Make sure the seller doesn’t have one or more of these tell tale pointers indicating a possible scam.
- Seller is not in the same country as the item (Hong Kong is not China for example)
- Seller has minimum feedback of 10 and normally less than 20 (check the feedback, was it gathered in the space of a few days, is it from one cent sellers or round robin type feedback ?, if it’s private is it greater than 10 ?)
- Seller uses stock pictures and descriptions (look closely at other items, you’ll see the same pics/descriptions used by different IDs
- Seller doesn’t list / accept PayPal as an option (despite what they may say if you actually manage to contact them, China can accept PayPal)
- Seller ID looks like a randomly generated mix of letters and numbers (recently registered and has minimum feedback. )
- Does the starting price seem to good to be true ?

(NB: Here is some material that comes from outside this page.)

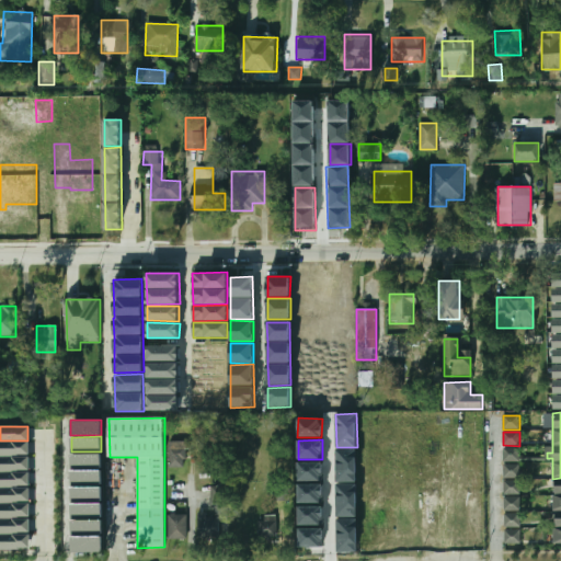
[(0,456),(0,441),(27,441),(27,456),(0,456)]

- Is it likely you can contact the seller before the auction ends (one day listings on big ticket items won’t allow you much time to make contact)

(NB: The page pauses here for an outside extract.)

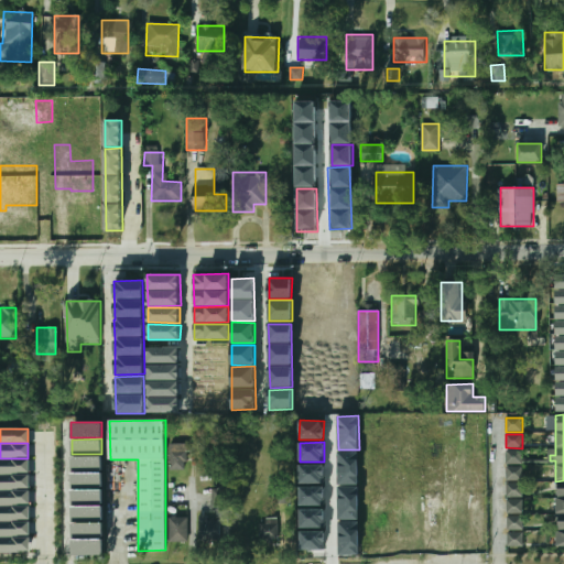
[(171,470),(187,469),(187,443),(170,444),(171,470)]
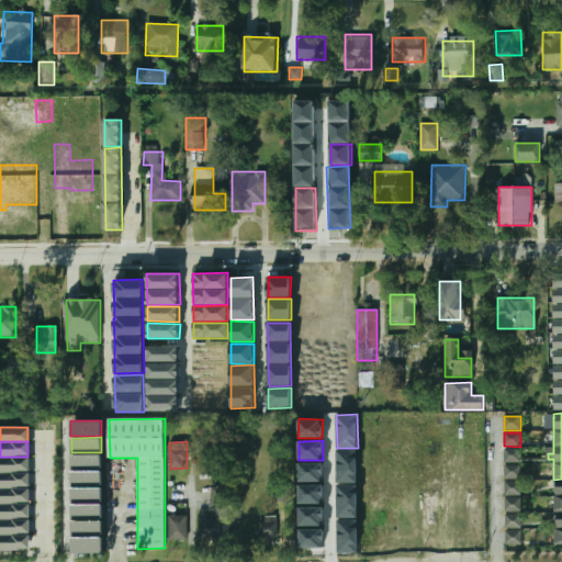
[(505,462),(520,462),(520,448),(505,448),(505,462)]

- Sellers ID is not new but hasn’t traded for some time before (offering big ticket items unlike their previous trading history ,or now trading outwith their previous geographic location, could be a hijacked account)
- Seller has listed items outwith the reasonably correct category (even if you did have a big ticket electrical item you wouldn't list it in Stamps for example, these are frequently hijacked accounts and normally ask for email via a free web based email address in the listing to discuss Buy It Now terms)
- Seller asks for contact by mail before bidding to discuss shipping or a Buy it Now price. (this takes you outwith any PayPal/eBay protection scheme especially if the mail is not through eBays Ask Seller a Question, generally the scammer will request payment by Western Union, this is not a secure payment method)
You may come across very authentic looking sign in pages when you "Click for more details" or simply go to view an item. If the sign in page DOES NOT have the URL https://signin.ebay. then DO NOT sign in. This is a phishing attempt, should you sign in you will be giving a scammer your details and your account will be hijacked. Always look for the HTTPS and the padlock security icon, any other URL should be treated as suspect and you should walk away.
If you have signed into a page which you then realise is not an authentic eBay sign in, change your password as soon as possible (including your PayPal password if it's the same).
While genuine sellers may have one of these warning flags I personally would want to mail them and check them out before bidding and certainly wouldn’t bid until I’d received a satisfactory and credible explanation.
I certainly would be wary of one day auctions from overseas sellers who don’t answer mail promptly.
Genuine super bargains are rare, be a lot more cynical instead and you may well save yourself the pain of being fleeced.
Remember the joy of eBay is, if you miss one, there’ll be another along shortly.